» **Data supplied**:

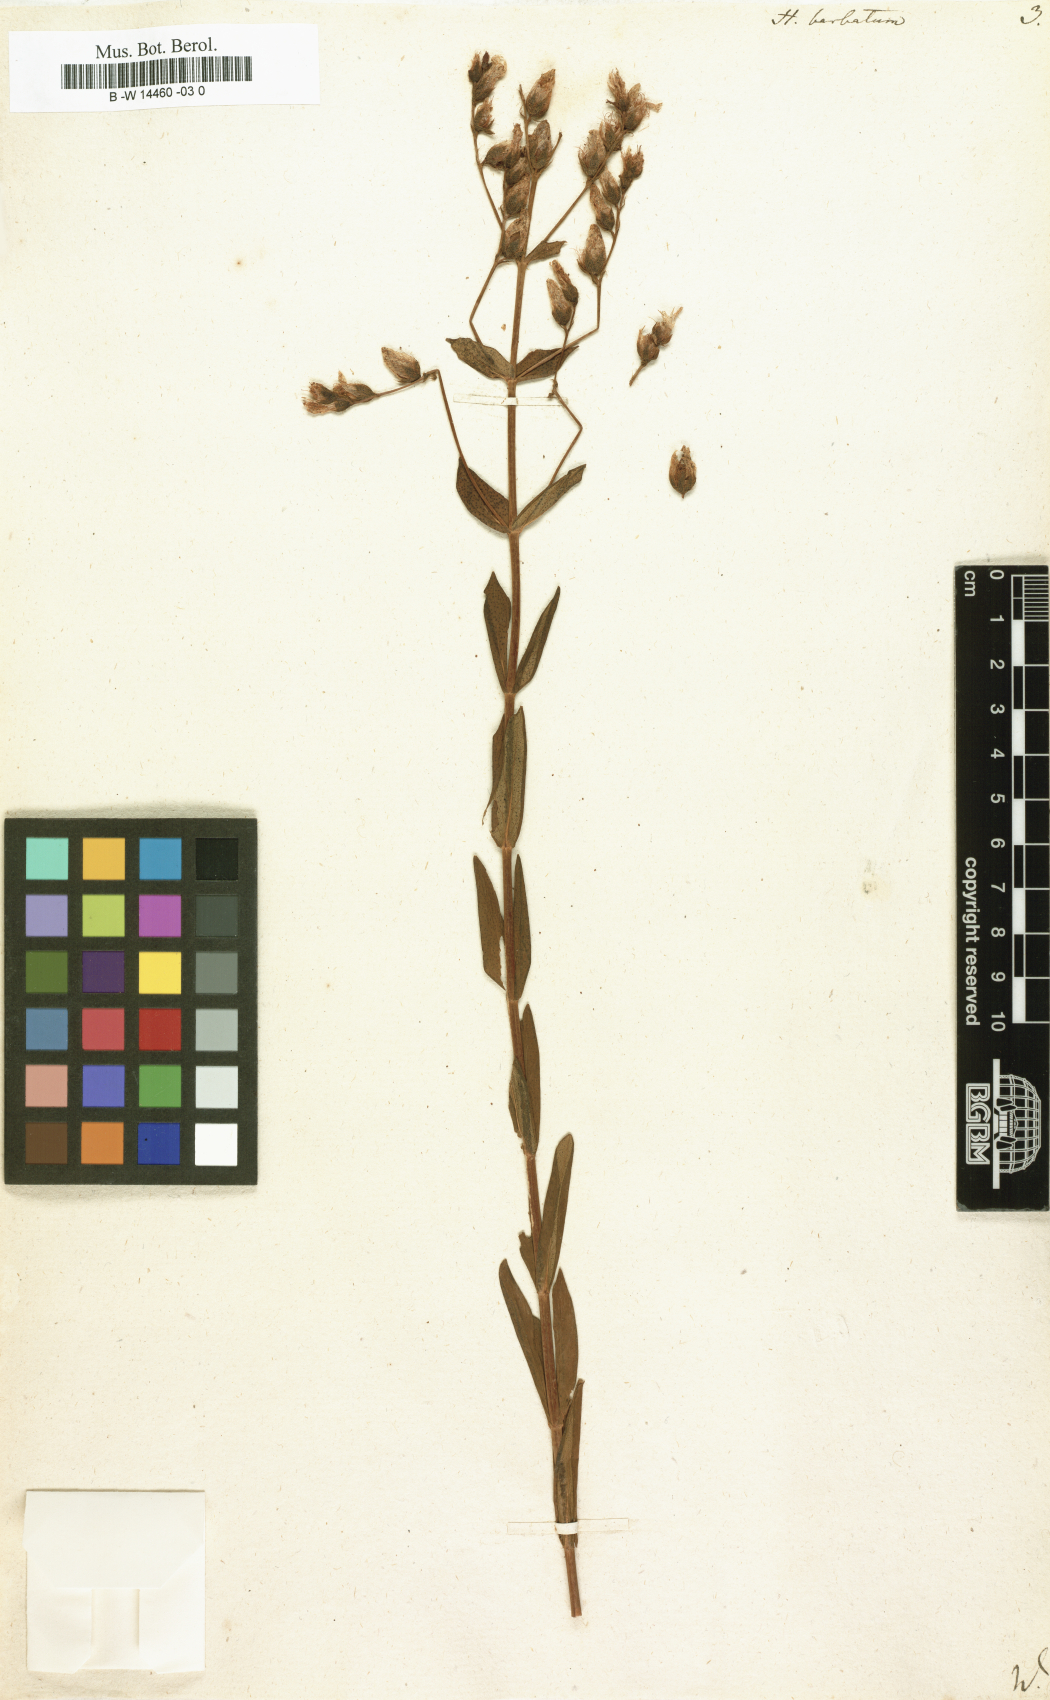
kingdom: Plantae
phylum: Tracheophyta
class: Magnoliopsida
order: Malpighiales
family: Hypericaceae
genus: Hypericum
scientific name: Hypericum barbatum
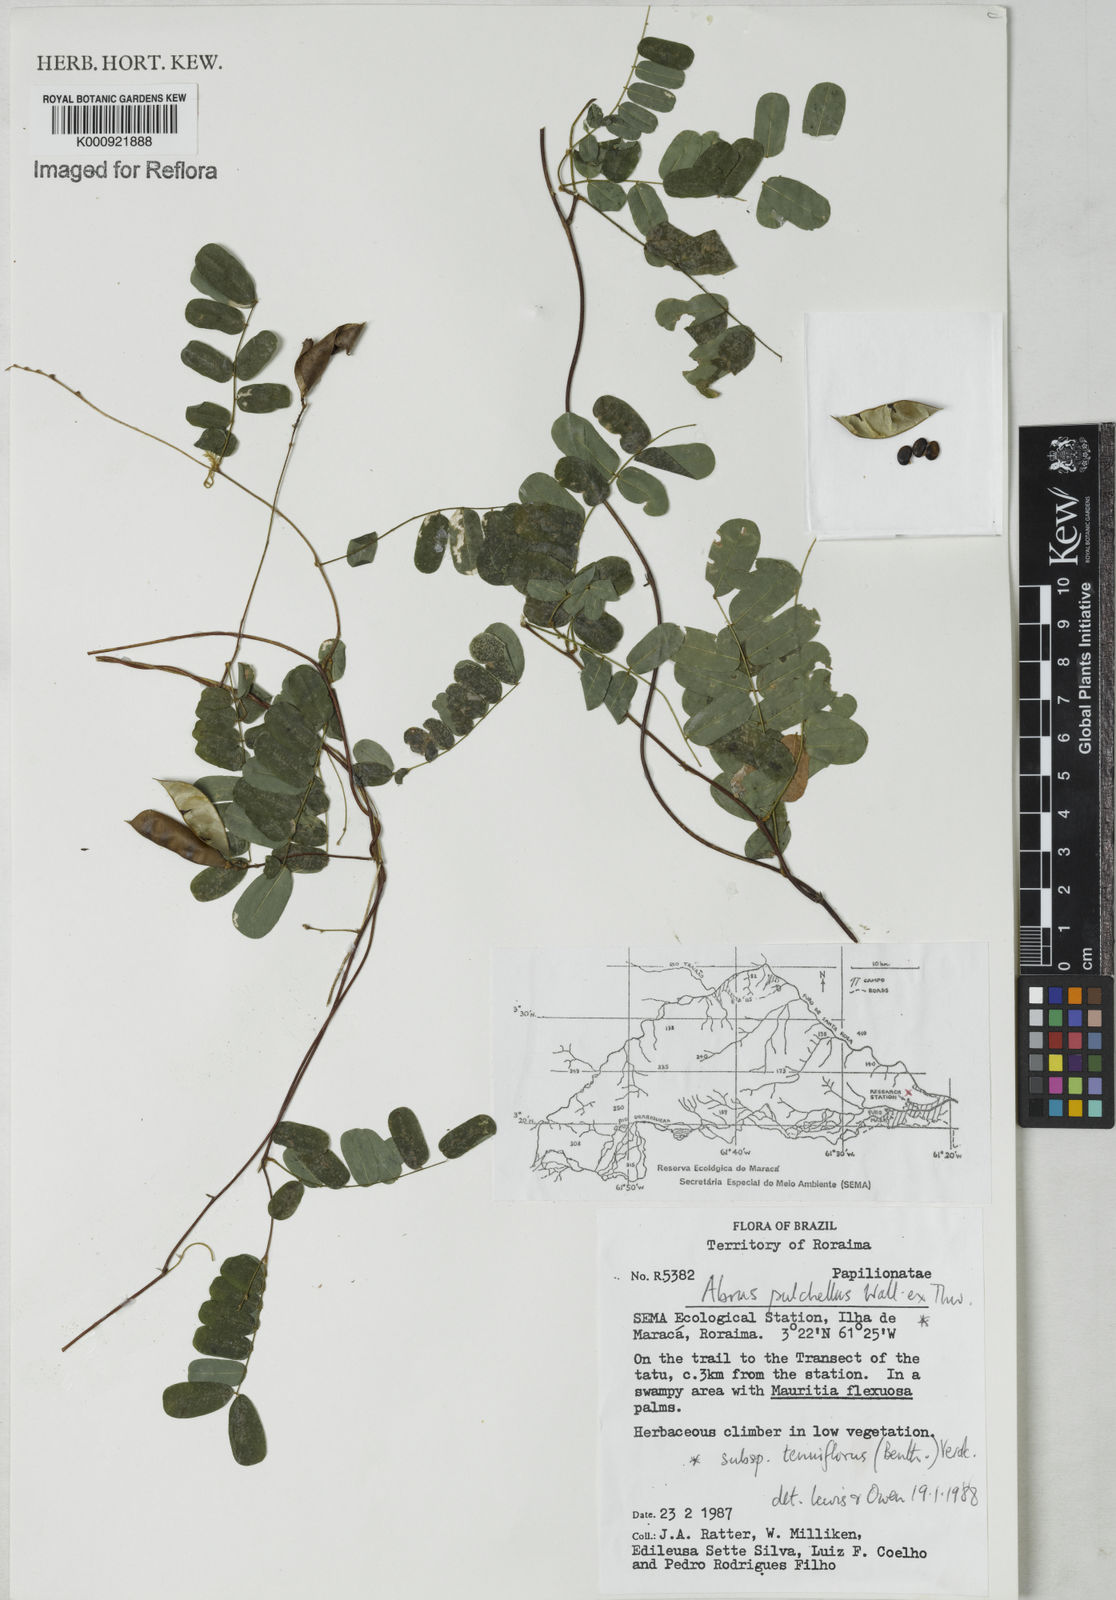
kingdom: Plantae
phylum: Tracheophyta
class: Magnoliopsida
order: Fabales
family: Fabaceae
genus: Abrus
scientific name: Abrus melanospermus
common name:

==

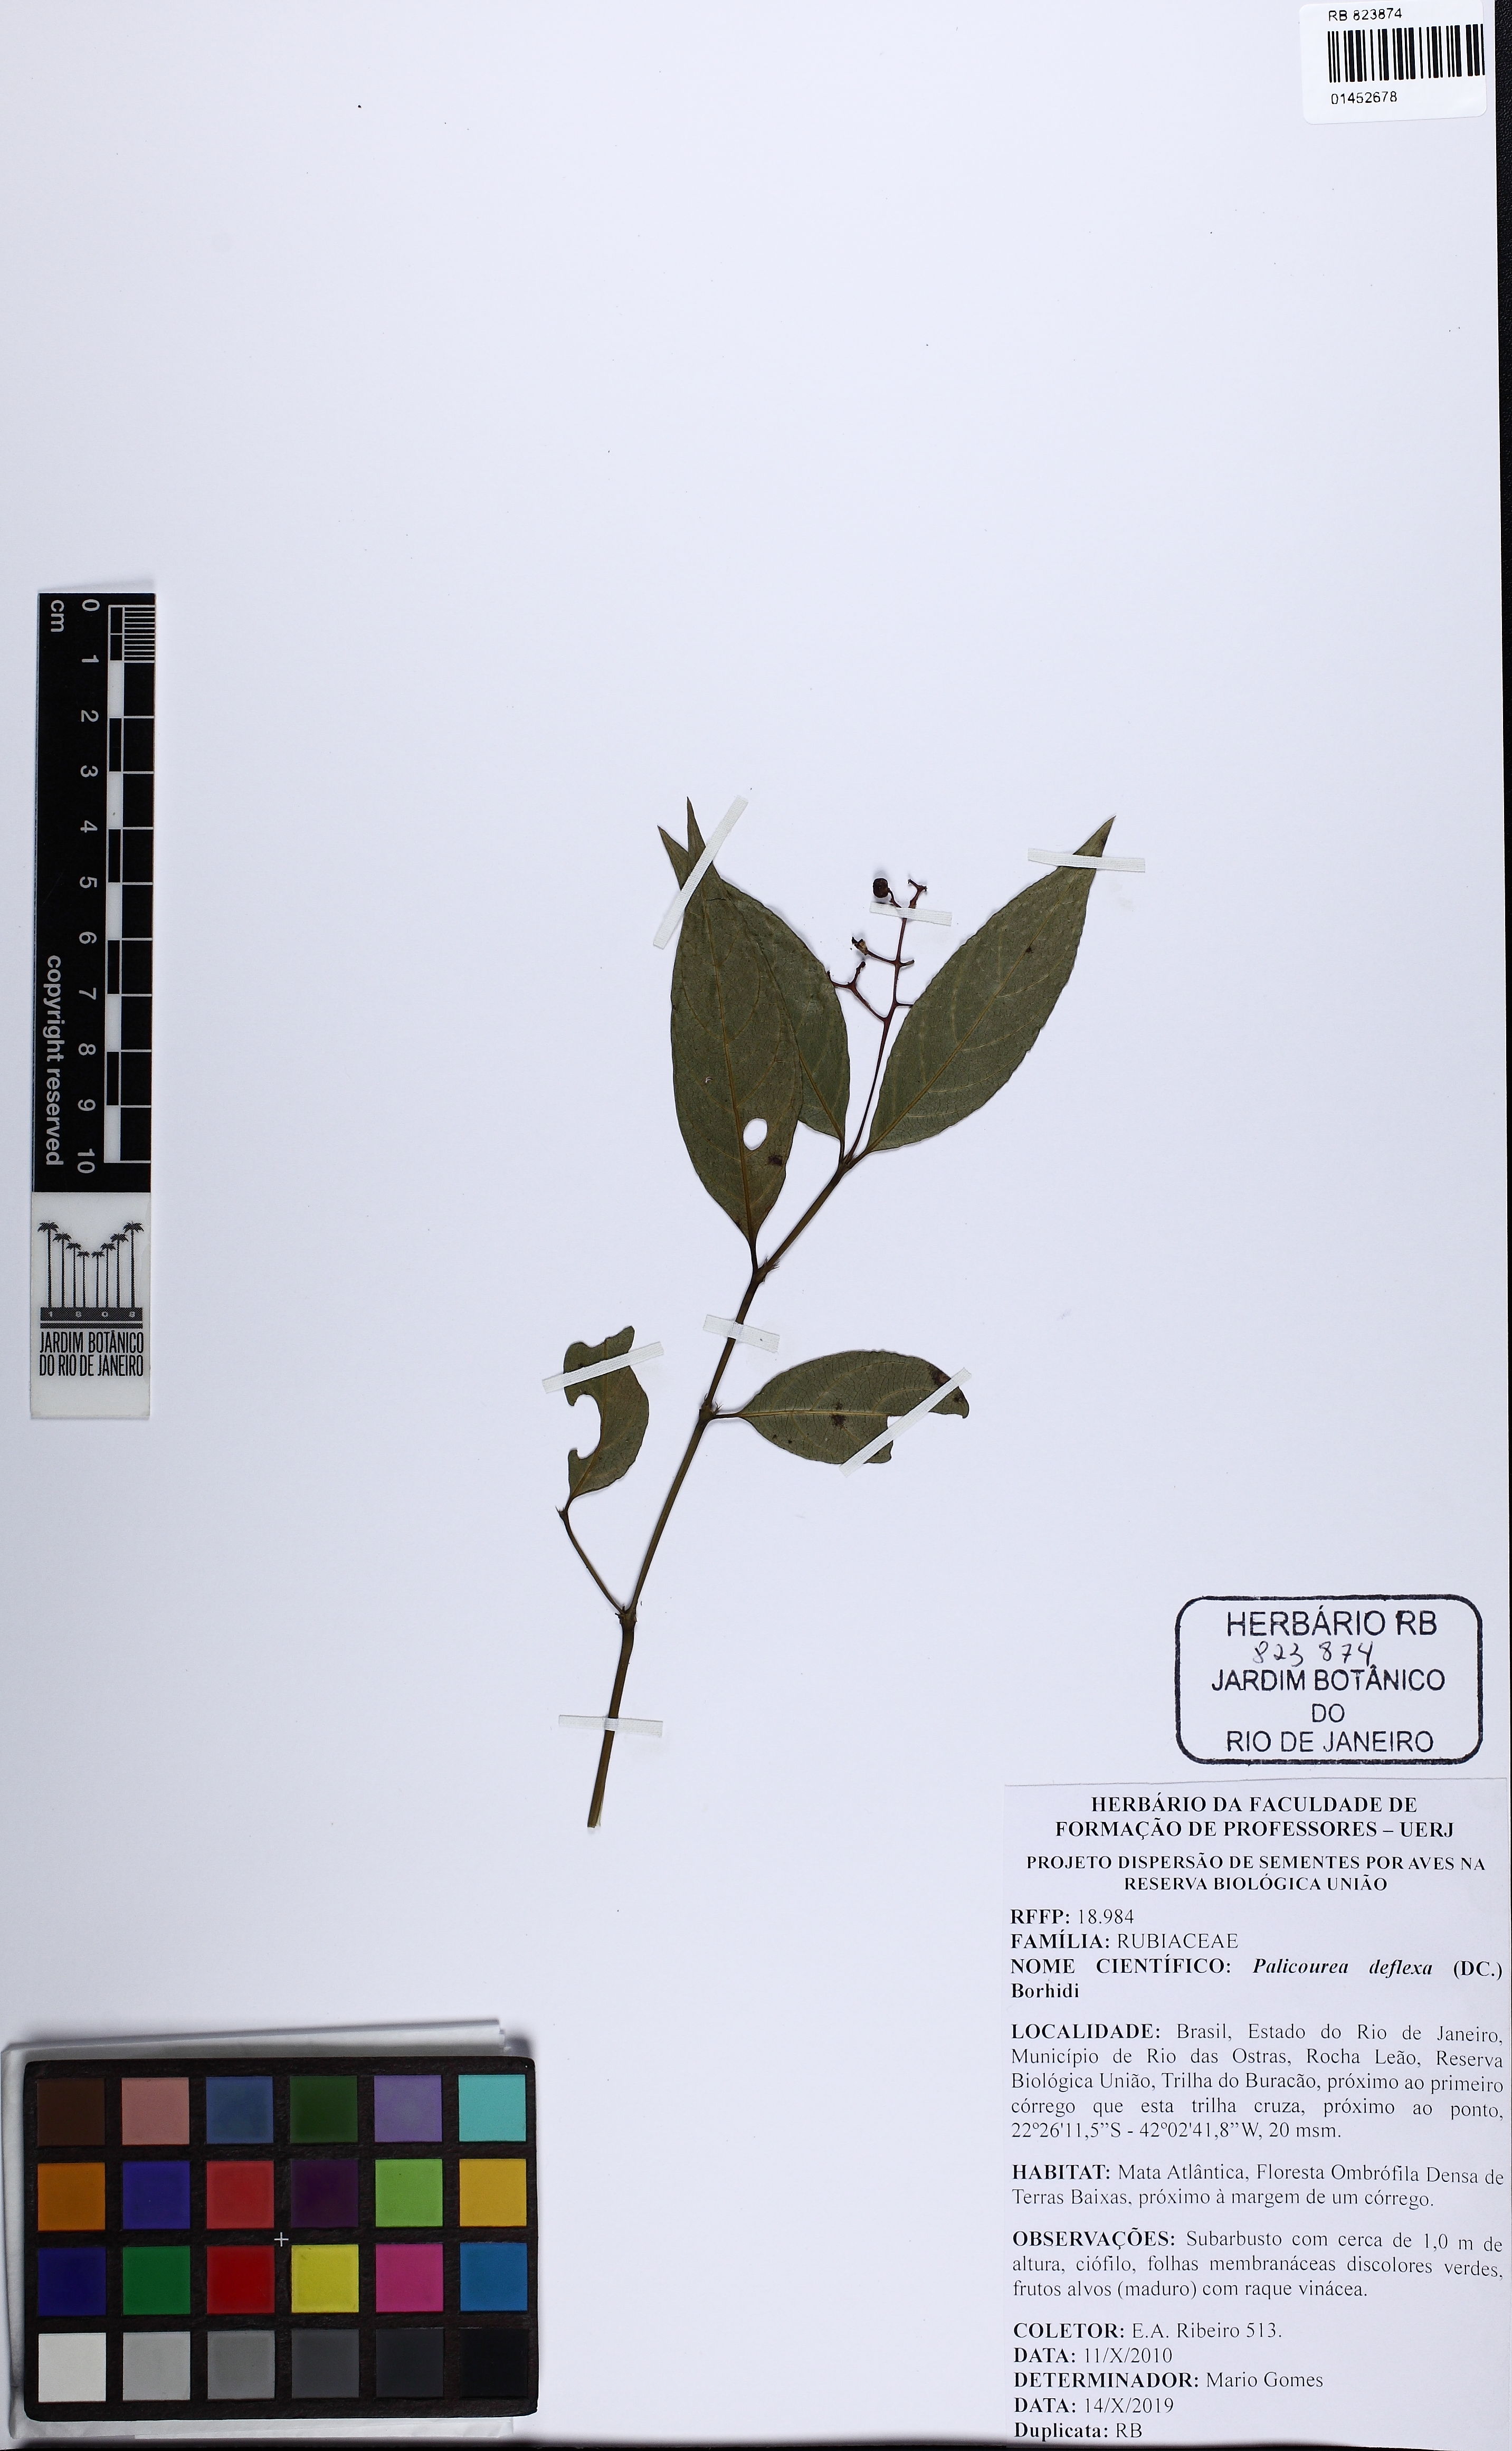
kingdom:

» **Written instruction**:
Quote the material word for word, beginning with the line containing "genus: Hypericum" and ending with the line containing "scientific name: Abrus melanospermus". Leave the pictures out.

» **Answer in full**:
genus: Hypericum
scientific name: Hypericum barbatum
kingdom: Plantae
phylum: Tracheophyta
class: Magnoliopsida
order: Fabales
family: Fabaceae
genus: Abrus
scientific name: Abrus melanospermus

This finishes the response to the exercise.